- [Goal of the exercise]: Any image found in the entries is to be skipped; the rest is returned word for word.

- [Material for this task]:
= = = =

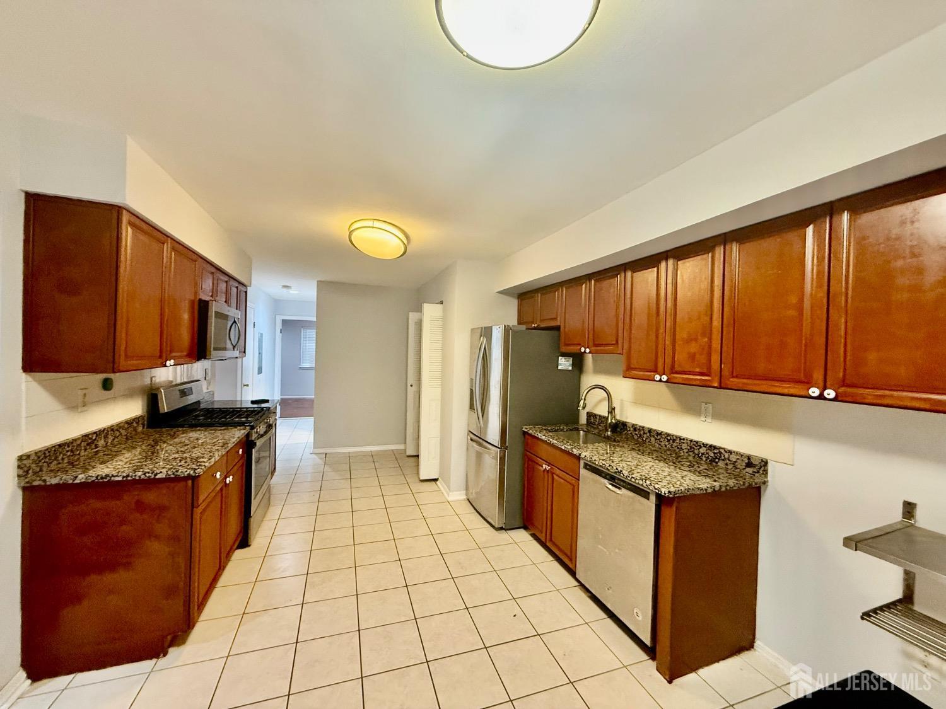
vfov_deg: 85.7
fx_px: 383
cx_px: 473
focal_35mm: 14
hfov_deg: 102.1
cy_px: 354
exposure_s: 1/60
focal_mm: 2.22
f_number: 2.2
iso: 500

= = = =

- [Answer space]:
vfov_deg: 85.7
fx_px: 383
cx_px: 473
focal_35mm: 14
hfov_deg: 102.1
cy_px: 354
exposure_s: 1/60
focal_mm: 2.22
f_number: 2.2
iso: 500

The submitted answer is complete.